Wednesday, December 17, 2008

Towels, and how to throw them in

For the past several hours I've been digesting the news about the Detroit Free Press and Detroit News decision to limit daily newspaper delivery and move to an online delivery program.

While I understand the desperation and the gloom of the impending journalistic train wreck, it just seems that almost universally the brains who run newspaper organizations are, well, without brains.

From what I understand, even in today's plunging market, the only part of any newspaper's operation that is making real money is the print side. Oh sure, managers brag about the number of hits and page views, but what they don't mention is how that relates to incoming revenue.

So on the one hand, the Free Press and Detroit News have it right, the product is news and to the extent you can save your news gathering organization you can still market that side of it. But going to mostly online begs the question of how that will make more money.

I see where the online edition will cost $12 a month and will come to readers in a printable format. So now, we're giving people the newspaper, but making them print it at home. Sounds a little like going to Burger King where they will supply the meat patty, but you have to bring the bun and condiments and still pay the same price for the burger.

It may not take long for some sharp blogger to figure out how to take the online version and then distribute to an e-mail list of their own for free or a much cheaper price. Articles will be ripped off, copied and distributed as they are now.

People are too used to getting their online news for free and I don't see a lot of people willing to pony up the new online subscription rate. But again, at least the Freep and Detroit News are trying to keep the main thing, the main thing.

Besides when I go out to breakfast, I don't want to take my laptop with me to try and run through computer pages while I eat.

Then you have the Booth model. The one that says, people don't care what's in the paper or who gets the news so you eviscerate the news gathering staff and lean on the same poor, incompetent leadership that brought you to this point. This is the model I really don't understand.

Imagine an airline that had one airline cockpit crew that every time they were assigned a flight it crash landed and everyone but the crew was lost. At some point you would think that the CEOs of that airline would say, I think the flight crew may be the problem and not the passengers.

But Booth is taking off on a new flight, but again with the same flight crew that brought down the plane the last time. Someone smarter than I said you can't keep doing the same thing over and over and expect different results.

Then you have the Journal Register Co. model that plans to replace much of the reporting staff with hobby journalists working for free. Sort of like a car repair garage turning over its business to a bunch of weekend car warriors.

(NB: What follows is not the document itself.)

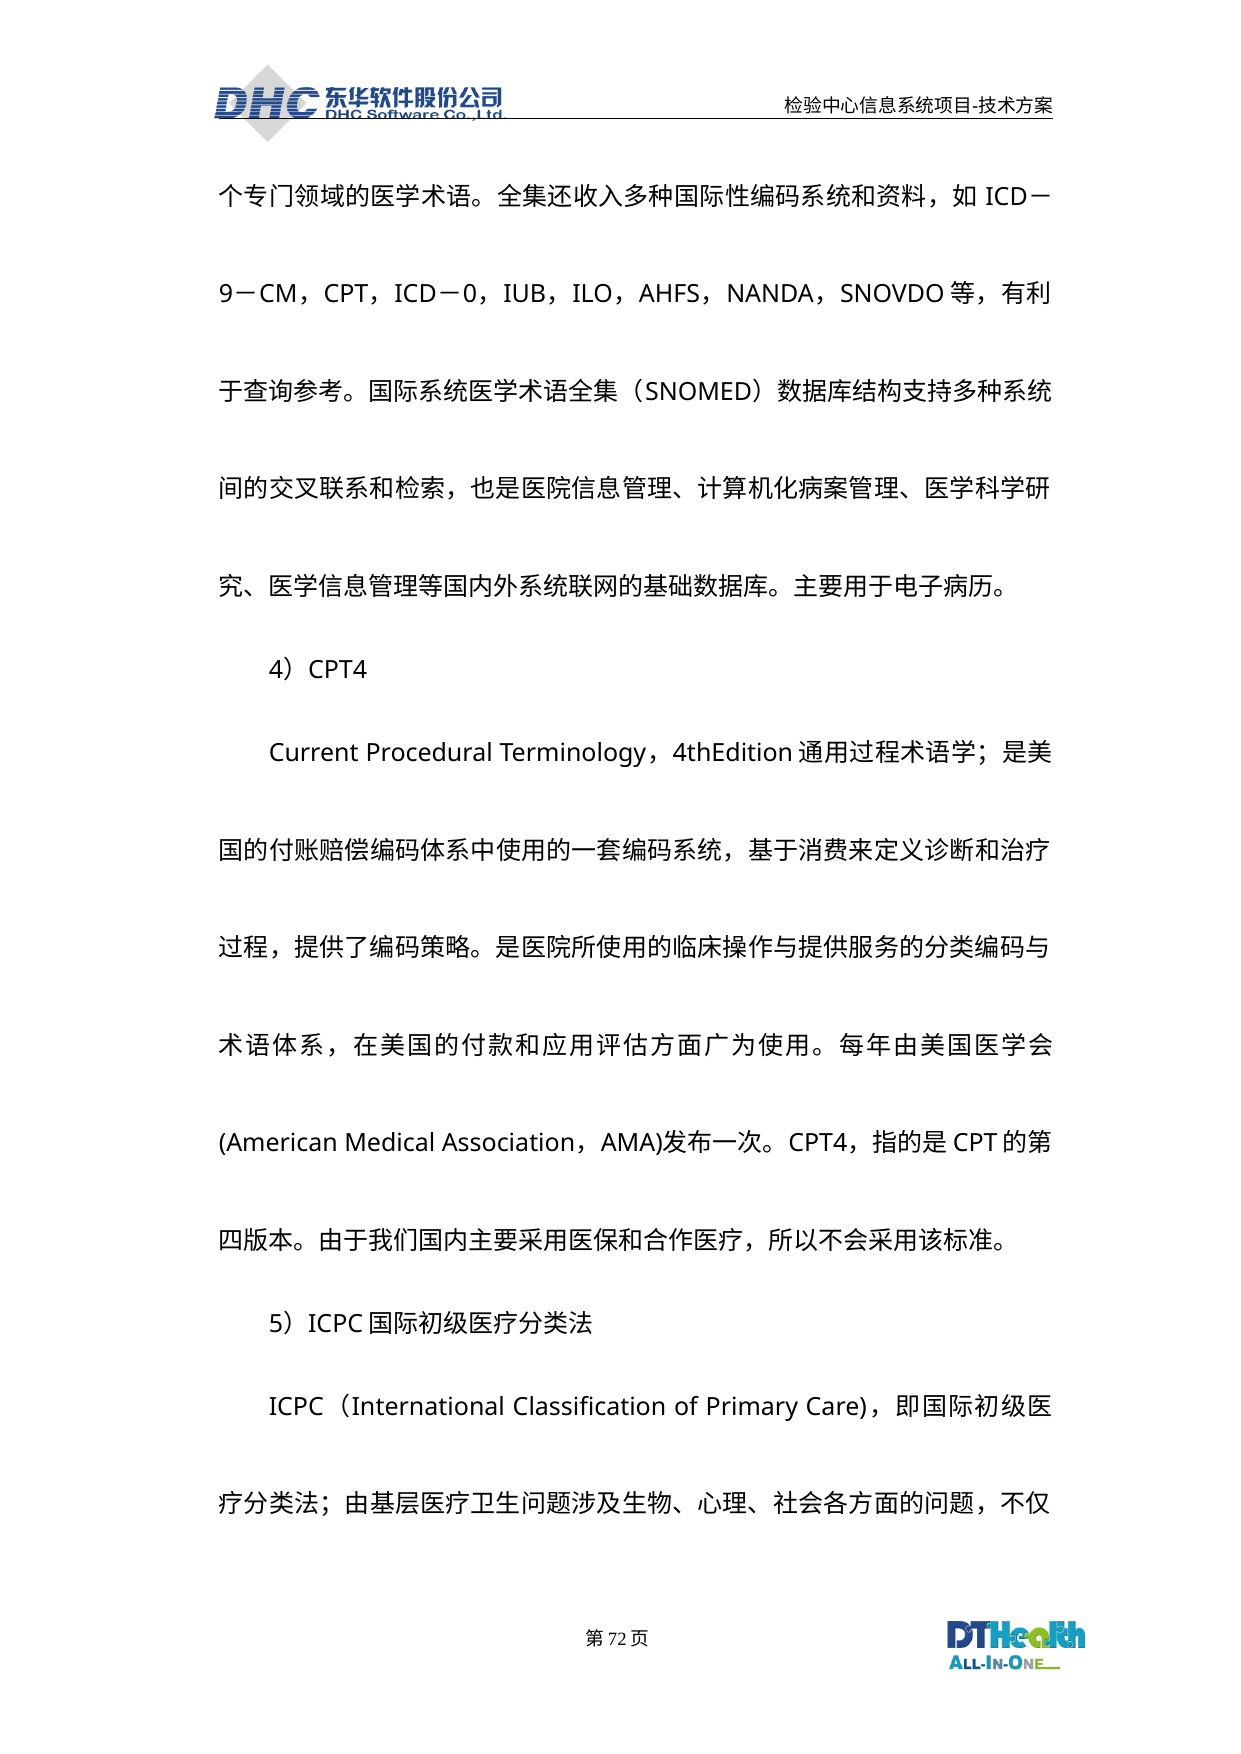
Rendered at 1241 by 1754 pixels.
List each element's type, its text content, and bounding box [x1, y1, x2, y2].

Everyone thinks they can do another person's job better than they can (just ask any football or baseball coach) but despite what people think, doing a reporter or editor's job is not as easy as it looks and requires a certain skill set. So turning over the steering wheel of a newspaper to an unlicensed, underage driver is really insane.

But all this flailing around is a product of having incompetent people at the top who are more concerned about keeping their jobs than improving the product. With the obvious impact their incompetence is having on many decent young people with careers on the line, I frankly don't know how they sleep at night.

The one thing all three models have in common is they are blowing a big kiss-off to the biggest group of their loyal readers, the ones who have bought and purchased their dead tree product for years. They are consciously writing off a large, profitable segment of their readership without a clue as to how to attract the young readers they desire and need.

Who knew that the eventually newspaper model would be for the newspaper to be the one to cancel the subscriptions of loyal readers. All of this looks like a strange way to throw in the towel.

2 comments:

Anonymous said...

Jim:

My father-in-law, et al, said that for years GM would handle a hopelessly-incompetent employee by promoting them into management.

Do you think this is also the source of the problem that plagues the newspaper industry? Putting morons in charge can't be good for business. Kind of like that commercial where that frizzy-haired kid serving as interim CEO says "Dude, I am SO psyched!" at a press conference, prompting all the stockholders to call their brokers and scream, "SELL!!!!!"

Anonymous said...

Newspapers awakened to the Internet threat far too late, much in the same way the U.S. auto companies didn't take the threat of competition from Japanese automakers seriously until those companies had taken big chunks of market share out of their hides.

Newspapers had near-monopoly power in their markets, especially in ones like Grand Rapids and Flint, for decades. Companies in that comfortable situation find it difficult to respond to a competitive business environment.

As a Boothie, I've very much appreciated the company's lifelong employment policy. But I think it has also bred a sense of complacency in the whole company. Why worry about trying to do your best every day when about the only way you can get fired is to plagiarize someone else's work or surf for porn on your office computer? Booth has many fine journalists, but the company's pateralistic management style has created some dead wood and a lack of urgency to respond to change.

I also credit Booth for doing whatever it can in trying to preserve daily publication of its papers in a horrible economic environment. Yes, I think that newspapers in their printed form are going away eventually. But I suspect the median age of a Booth newspaper reader is higher than that of a Free Press or News reader. Many of those readers don't have access to a computer or won't read newspapers online. So cutting back to home delivery three days a week, as the Freep and News are doing, would likely be disastrous for Booth.